Maltempo in Italia: allerta arancione in Veneto, gialla in 9 regioni

maltempo in Italia

Da due mesi non si registravano piogge significative nel nostro Paese. In molte regioni è scattata l’emergenza siccità. Il fiume Po ha raggiunto i livelli tipici del mese di agosto. Situazione analoga sul lago di Como. Un inverno anomalo in Italia, con temperature miti fuori stagione. Gli agricoltori hanno denunciato i forti danni all’agricoltura. Germogliano precocemente le piante da frutto e le viti. In Sicilia c’è un alto rischio di desertificazione. Sull’isola per due mesi è stato registrato il record negativo di piogge. Gennaio 2020 è stato il meno piovoso dell’ultimo secolo. Febbraio, invece, il più secco degli ultimi cento anni. Situazione allarmante soprattutto nelle province di Palermo, Trapani e Agrigento. A esprimere la sua preoccupazione è Antonino Cossentino, presidente della Cia Sicilia Occidentale. “Siamo davanti a un quadro preoccupante, la siccità sta compromettendo le nostre colture in corso come il grano, foraggi e ortaggi. Ma ha anche bloccato il lavoro nelle vigne. La terra è dura, spaccata, non si può piantare nulla in questo momento, un problema anche per i florovivaisti”, ha spiegato. Dopo due mesi di siccità dovuta alla mancanza di pioggia, torna il maltempo in Italia. Molte le regioni a rischio.

Maltempo in Italia, allerta in molte regioni

Il mese di marzo 2020 si apre all’insegna del maltempo. Non mancano le nevicate tra i 900 e i 1000 metri, forti piogge in gran parte del nostro Paese.

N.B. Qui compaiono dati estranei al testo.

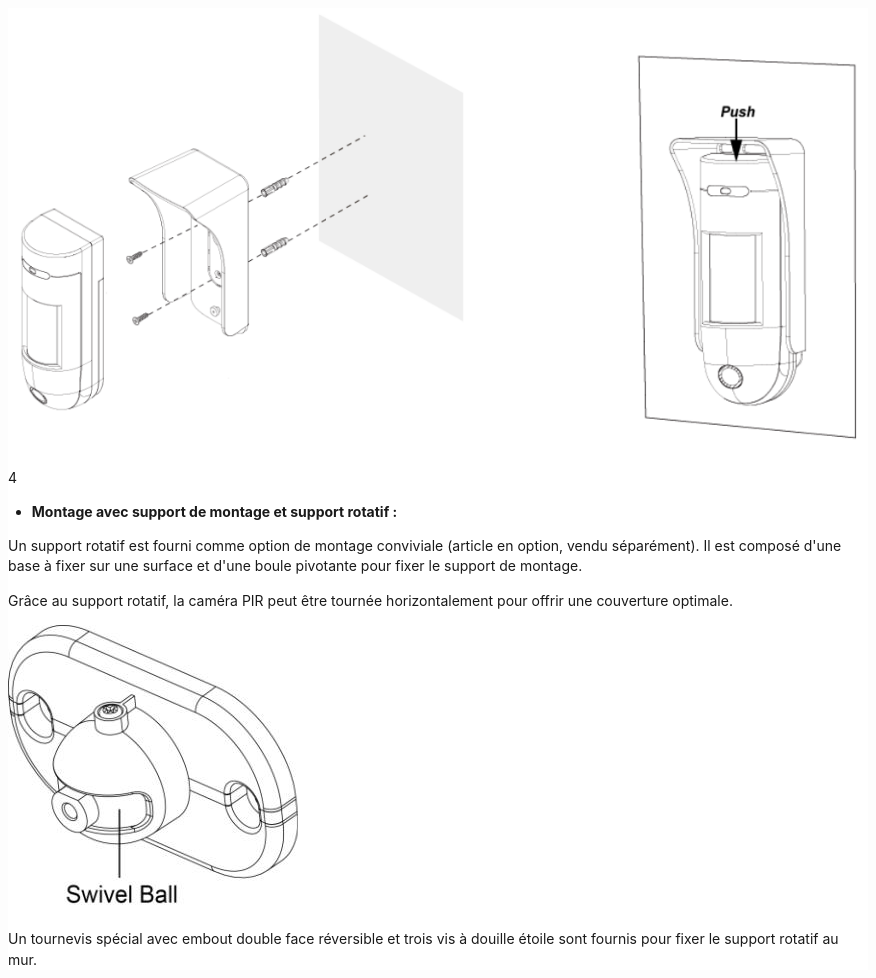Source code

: ![](<.gitbook/assets/3 (84).png>)

4

-   **Montage avec support de montage et support rotatif :**

Un support rotatif est fourni comme option de montage conviviale (article en option, vendu séparément). Il est composé d'une base à fixer sur une surface et d'une boule pivotante pour fixer le support de montage.

Grâce au support rotatif, la caméra PIR peut être tournée horizontalement pour offrir une couverture optimale.

![](<.gitbook/assets/4 (62).jpeg>)

Un tournevis spécial avec embout double face réversible et trois vis à douille étoile sont fournis pour fixer le support rotatif au mur.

Da lunedì 2 marzo si assiste a un deciso peggioramento del meteo, con temperature in netto ribasso. Il Dipartimento di Protezione Civile ha diramato l’allerta arancione in Veneto. Allerta gialla in altre 9 regioni.

Nella mattinata di lunedì 2 marzo saranno particolarmente colpite dal maltempo le regioni di nord-ovest. La neve scenderà sui settori alpini. Forti temporali previsti in Liguria. Intensi rovesci anche nell’alta Toscana. Nelle ore successive si attendono precipitazioni più intense nel resto del Nord. Nevicate previste anche sulle Alpi centro-orientali, tra gli 800 e i 900 metri. Sulla dorsale appenninica settentrionale la neve cadrà tra i 1400 e 1500 metri. Nel pomeriggio il maltempo si estenderà anche al resto della Toscana, alle Marche e all’Umbria. Non si escludono rovesci nel Lazio e in Campania. Il maltempo raggiungerà la Calabria e l’ovest della Sicilia, l’Abruzzo e, in serata, anche il Molise.

Per lunedì 2 marzo, la Protezione Civile ha diramato sia l’allerta arancione per rischio idrogeologico sul Veneto pedemontano sia l’allerta gialla sul Veneto sud-occidentale, su ampie aree di Emilia-Romagna e sulla vicina Lombardia. Diramata l’allerta gialla in Liguria, Toscana settentrionale e bacini del Lazio. Coinvolti anche i settori occidentali delle Marche, quelli di Abruzzo e Molise e l’Umbria.